TASK PROMPT:
Using the listing below, set down exactly the lines from the one that contains "ェックの優雅なフレアワンピー" through the one that contains "Виставки та заходи 2014–2015 років", with no pictures.

[SUPPLIED RECORDS Boundary: Start]

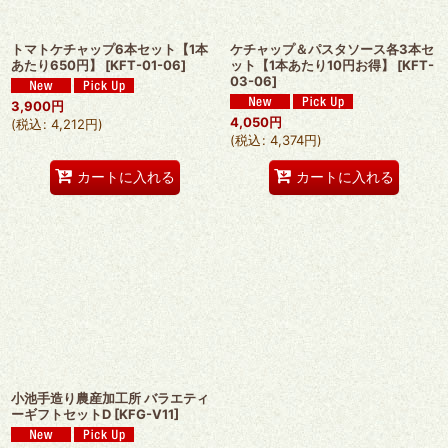
トマトケチャップ6本セット【1本
ケチャップ＆パスタソース各3本セ
あたり650円】
[
KFT-01-06
]
ット【1本あたり10円お得】
[
KFT-
03-06
]
3,900
円
4,050
円
(
税込
:
4,212
円
)
(
税込
:
4,374
円
)
カートに入れる
カートに入れる
小池手造り農産加工所 バラエティ
ーギフトセットD
[
KFG-V11
]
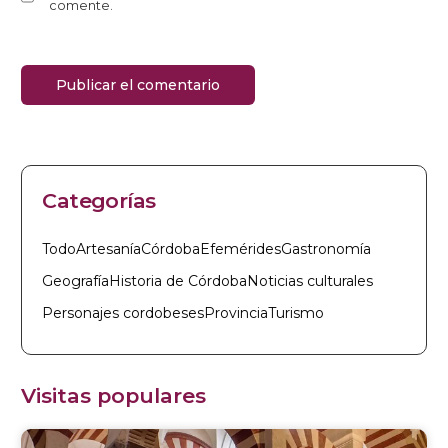
comente.
Categorías
Todo
Artesanía
Córdoba
Efemérides
Gastronomía
Geografía
Historia de Córdoba
Noticias culturales
Personajes cordobeses
Provincia
Turismo
Visitas populares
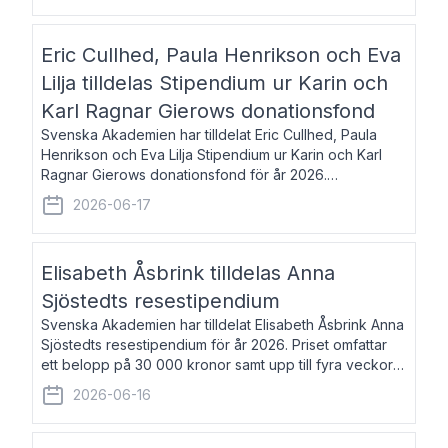
Eric Cullhed, Paula Henrikson och Eva
Lilja tilldelas Stipendium ur Karin och
Karl Ragnar Gierows donationsfond
Svenska Akademien har tilldelat Eric Cullhed, Paula
Henrikson och Eva Lilja Stipendium ur Karin och Karl
Ragnar Gierows donationsfond för år 2026.
Stipendiebeloppet är på 70 000 kronor vardera. Eric
2026-06-17
Cullhed, född 1985, är professor i grekis
Elisabeth Åsbrink tilldelas Anna
Sjöstedts resestipendium
Svenska Akademien har tilldelat Elisabeth Åsbrink Anna
Sjöstedts resestipendium för år 2026. Priset omfattar
ett belopp på 30 000 kronor samt upp till fyra veckors
fri vistelse i Akademiens lägenhet i Berlin. Elisabeth
2026-06-16
Åsbrink, född 1965 oc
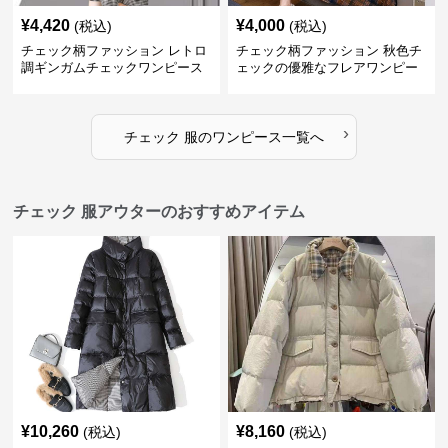
¥
4,420
¥
4,000
(税込)
(税込)
チェック柄ファッション レトロ
チェック柄ファッション 秋色チ
調ギンガムチェックワンピース
ェックの優雅なフレアワンピー
ス
›
チェック 服
の
ワンピース
一覧へ
チェック 服アウターのおすすめアイテム
¥
10,260
¥
8,160
(税込)
(税込)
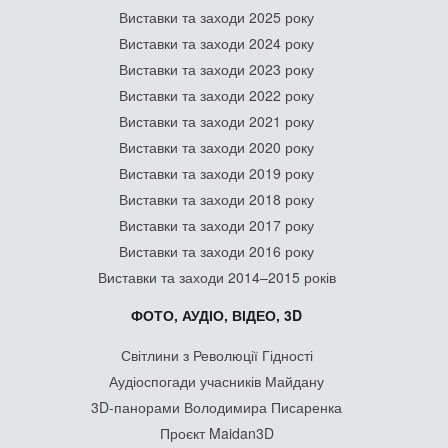
Виставки та заходи 2025 року
Виставки та заходи 2024 року
Виставки та заходи 2023 року
Виставки та заходи 2022 року
Виставки та заходи 2021 року
Виставки та заходи 2020 року
Виставки та заходи 2019 року
Виставки та заходи 2018 року
Виставки та заходи 2017 року
Виставки та заходи 2016 року
Виставки та заходи 2014–2015 років
ФОТО, АУДІО, ВІДЕО, 3D
Світлини з Революції Гідності
Аудіоспогади учасників Майдану
3D-панорами Володимира Писаренка
Проєкт Maidan3D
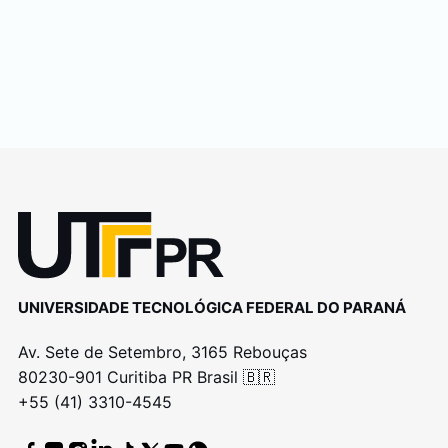
UNIVERSIDADE TECNOLÓGICA FEDERAL DO PARANÁ
Av. Sete de Setembro, 3165 Rebouças
80230-901 Curitiba PR Brasil 🇧🇷
+55 (41) 3310-4545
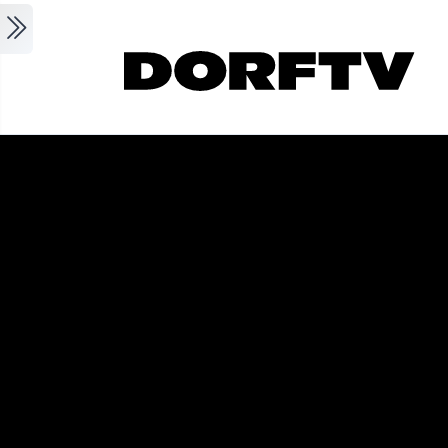
Skip to main content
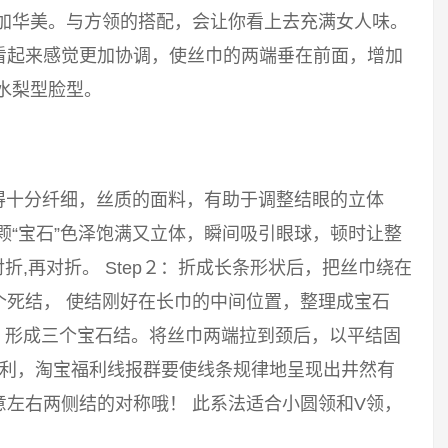
更加华美。与方领的搭配，会让你看上去充满女人味。
看起来感觉更加协调，使丝巾的两端垂在前面，增加
水梨型脸型。
得十分纤细，丝质的面料，有助于调整结眼的立体
颗“宝石”色泽饱满又立体，瞬间吸引眼球，顿时让整
对折,再对折。 Step２：折成长条形状后，把丝巾绕在
个死结， 使结刚好在长巾的中间位置，整理成宝石
结，形成三个宝石结。将丝巾两端拉到颈后，以平结固
福利，淘宝福利线报群要使线条规律地呈现出井然有
左右两侧结的对称哦！ 此系法适合小圆领和V领，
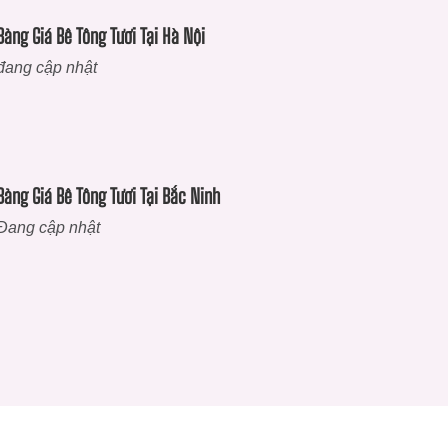
Bảng Giá Bê Tông Tươi Tại Hà Nội
đang cập nhật
Bảng Giá Bê Tông Tươi Tại Bắc Ninh
Đang cập nhật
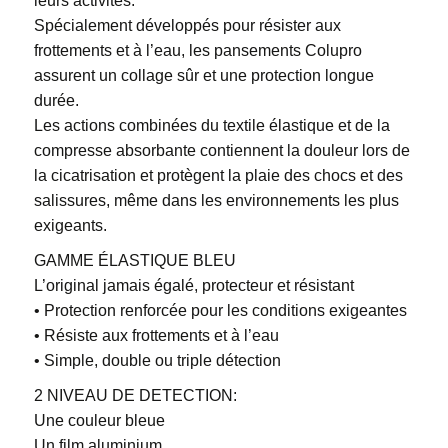
leurs activités.
Spécialement développés pour résister aux
frottements et à l’eau, les pansements Colupro
assurent un collage sûr et une protection longue
durée.
Les actions combinées du textile élastique et de la
compresse absorbante contiennent la douleur lors de
la cicatrisation et protègent la plaie des chocs et des
salissures, même dans les environnements les plus
exigeants.
GAMME ÉLASTIQUE BLEU
L’original jamais égalé, protecteur et résistant
• Protection renforcée pour les conditions exigeantes
• Résiste aux frottements et à l’eau
• Simple, double ou triple détection
2 NIVEAU DE DETECTION:
Une couleur bleue
Un film aluminium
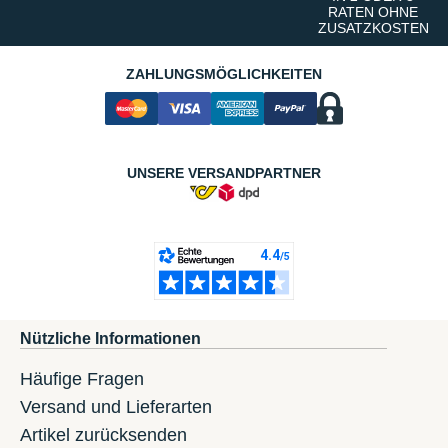
RATEN OHNE
ZUSATZKOSTEN
ZAHLUNGSMÖGLICHKEITEN
UNSERE VERSANDPARTNER
Nützliche Informationen
Häufige Fragen
Versand und Lieferarten
Artikel zurücksenden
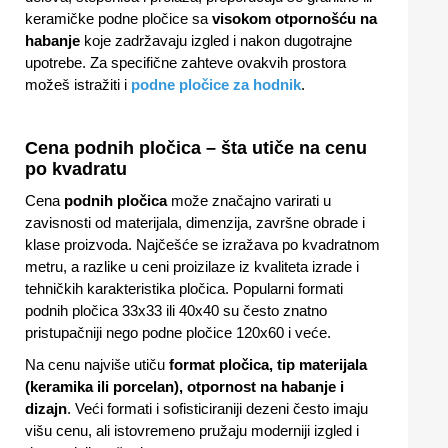
keramičke podne pločice sa
visokom otpornošću na
habanje
koje zadržavaju izgled i nakon dugotrajne
upotrebe. Za specifične zahteve ovakvih prostora
možeš istražiti i
podne pločice za hodnik
.
Cena podnih pločica – šta utiče na cenu
po kvadratu
Cena
podnih pločica
može značajno varirati u
zavisnosti od materijala, dimenzija, završne obrade i
klase proizvoda. Najčešće se izražava po kvadratnom
metru, a razlike u ceni proizilaze iz kvaliteta izrade i
tehničkih karakteristika pločica. Popularni formati
podnih pločica 33x33 ili 40x40 su često znatno
pristupačniji nego podne pločice 120x60 i veće.
Na cenu najviše utiču
format pločica, tip materijala
(keramika ili porcelan), otpornost na habanje i
dizajn
. Veći formati i sofisticiraniji dezeni često imaju
višu cenu, ali istovremeno pružaju moderniji izgled i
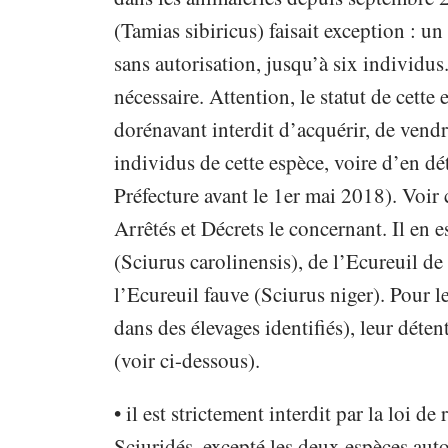
(Tamias sibiricus) faisait exception : un 
sans autorisation, jusqu’à six individus
nécessaire. Attention, le statut de cette 
dorénavant interdit d’acquérir, de vendr
individus de cette espèce, voire d’en dé
Préfecture avant le 1er mai 2018). Voir
Arrêtés et Décrets le concernant. Il en
(Sciurus carolinensis), de l’Ecureuil de
l’Ecureuil fauve (Sciurus niger). Pour l
dans des élevages identifiés), leur déten
(voir ci-dessous).
• il est strictement interdit par la loi d
Sciuridés, excepté les deux espèces aut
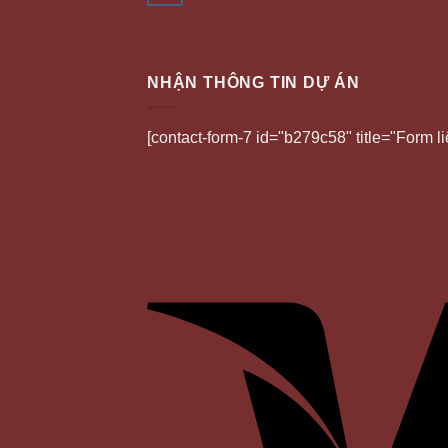
NHẬN THÔNG TIN DỰ ÁN
[contact-form-7 id="b279c58" title="Form li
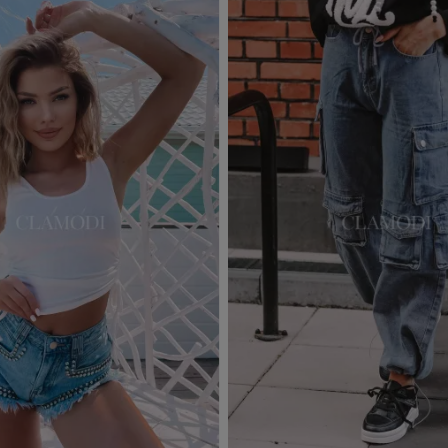
d to basket
Add to basket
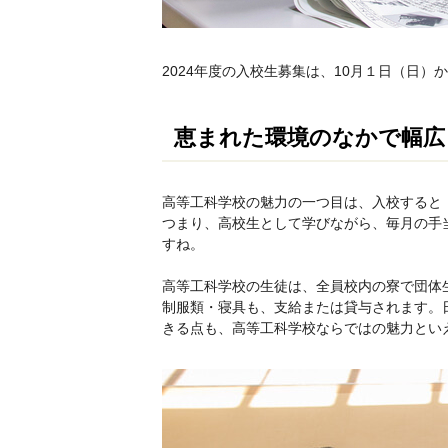
2024年度の入校生募集は、10月１日（日
恵まれた環境のなかで幅広
高等工科学校の魅力の一つ目は、入校すると
つまり、高校生として学びながら、毎月の手
すね。
高等工科学校の生徒は、全員校内の寮で団体
制服類・寝具も、支給または貸与されます。
きる点も、高等工科学校ならではの魅力とい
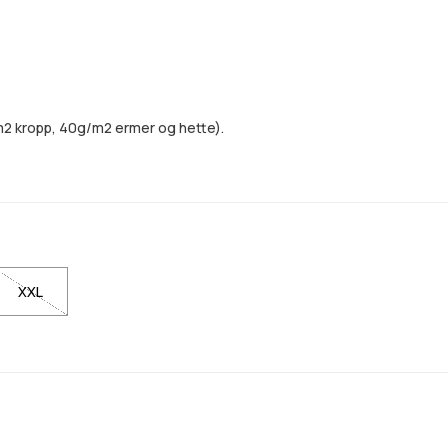
m2 kropp, 40g/m2 ermer og hette).
XXL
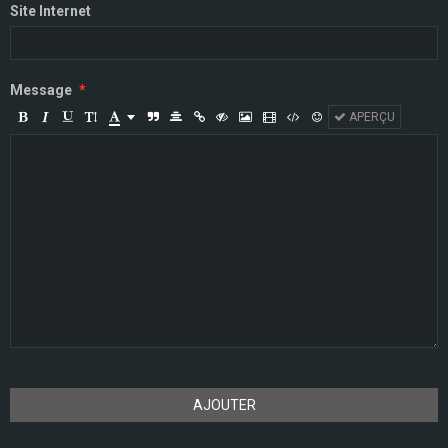
Site Internet
Message
APERÇU
AJOUTER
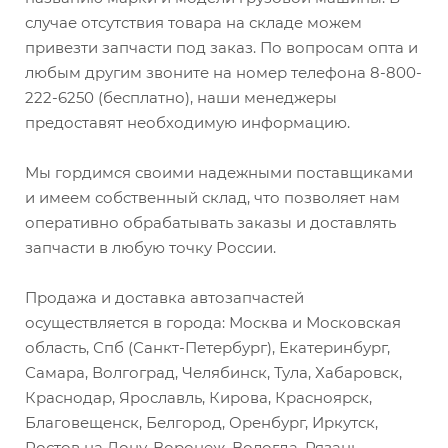
случае отсутствия товара на складе можем
привезти запчасти под заказ. По вопросам опта и
любым другим звоните на номер телефона 8-800-
222-6250 (бесплатно), наши менеджеры
предоставят необходимую информацию.
Мы гордимся своими надежными поставщиками
и имеем собственный склад, что позволяет нам
оперативно обрабатывать заказы и доставлять
запчасти в любую точку России.
Продажа и доставка автозапчастей
осуществляется в города: Москва и Московская
область, Спб (Санкт-Петербург), Екатеринбург,
Самара, Волгоград, Челябинск, Тула, Хабаровск,
Краснодар, Ярославль, Кирова, Красноярск,
Благовещенск, Белгород, Оренбург, Иркутск,
Ростов на Дону, Воронеж, Вологда, Рязань,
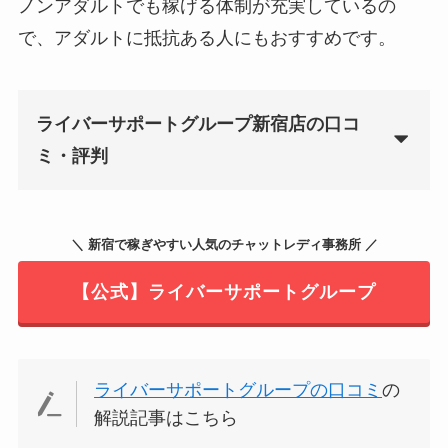
ノンアダルトでも稼げる体制が充実しているの
で、アダルトに抵抗ある人にもおすすめです。
ライバーサポートグループ新宿店の口コ
ミ・評判
＼ 新宿で稼ぎやすい人気のチャットレディ事務所 ／
【公式】ライバーサポートグループ
ライバーサポートグループの口コミ
の
解説記事はこちら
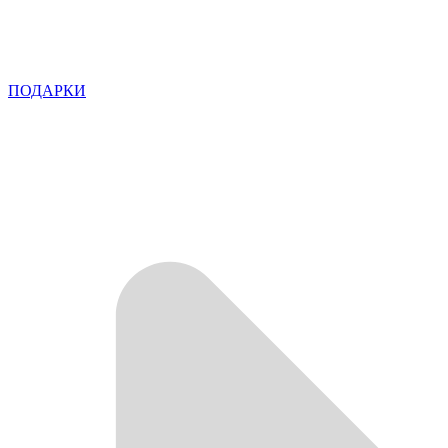
ПОДАРКИ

[SUPPLIED RECORDS Boundary: End]

RESULT FOR THIS EXERCISE:
ェックの優雅なフレアワンピー
ス
›
チェック 服
の
ワンピース
一覧へ
チェック 服アウターのおすすめアイテム
¥
10,260
¥
8,160
(税込)
(税込)
Виставки та заходи 2025 року
Виставки та заходи 2024 року
Виставки та заходи 2023 року
Виставки та заходи 2022 року
Виставки та заходи 2021 року
Виставки та заходи 2020 року
Виставки та заходи 2019 року
Виставки та заходи 2018 року
Виставки та заходи 2017 року
Виставки та заходи 2016 року
Виставки та заходи 2014–2015 років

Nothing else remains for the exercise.